Daniel Dove


Many contemporary artists explore the impact that pollution and industry is having on our environment. Oftentimes these paintings depict semi-apocalyptic landscapes, filled with wires and rubbish, or desolate spaces.

In the painting directly above, Prop House, from 2006, Daniel Dove seems to have presaged the crisis we currently find ourselves in with the BP oil spill. Several of Dove’s paintings from 2006 and 2007 have the signs of big oil companies in them, as if these corporate logos are the both the central subjects of the paintings, as well as a mysterious or destructive force.

In Eye of Providence (above), we see the Citgo sign in a semi-abstract, semi-realistic industrial space. It is interesting to ponder that in this subterranean room, one force could be controlling “providence” and the fate of nations.
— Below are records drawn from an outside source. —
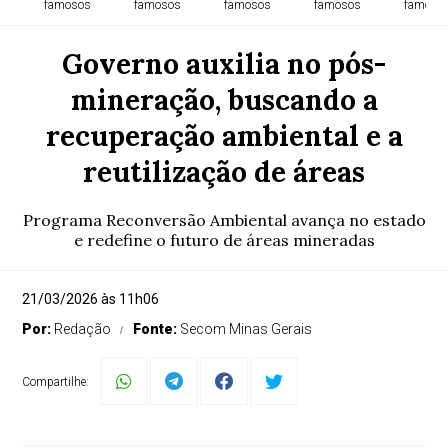
famosos
famosos
famosos
famosos
famoso
Governo auxilia no pós-
mineração, buscando a
recuperação ambiental e a
reutilização de áreas
Programa Reconversão Ambiental avança no estado
e redefine o futuro de áreas mineradas
21/03/2026 às 11h06
Por:
Redação
Fonte:
Secom Minas Gerais
Compartilhe:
On a technical level, which also becomes a metaphorical one, I can appreciate how Dove will often blend two separate environments into an abstract whole. For example, in the painting above, entitled Playscape, we see the vibrant playground blending into the equally vibrant graffiti in the background. By presenting a hybrid environment, where one thing overlaps and becomes the other, Dove raises questions in the images he presents us with. What does it imply, when one environment meets and forms with another?

This painting, simply called, Overlap (Version II), offers a more concrete example of the hybrid environment, with the photorealistic background of the brick wall and graffiti merging into the abstract structure of the city playground.

Dove also has several paintings that are like snapshots of crashes, car or plane. What is interesting about the above painting, entitled Autopsy, is that we are presented with the after-effect. Although the painting appears to depict the crash as it is happening, the closed, dense space of the painting seems to tell us otherwise.

In Sequel, we see an almost computerized, abstract environment with the gigantic plane breaking the “glass” of the painting. Again a closed area appears around the top, as if suggesting the density of destruction.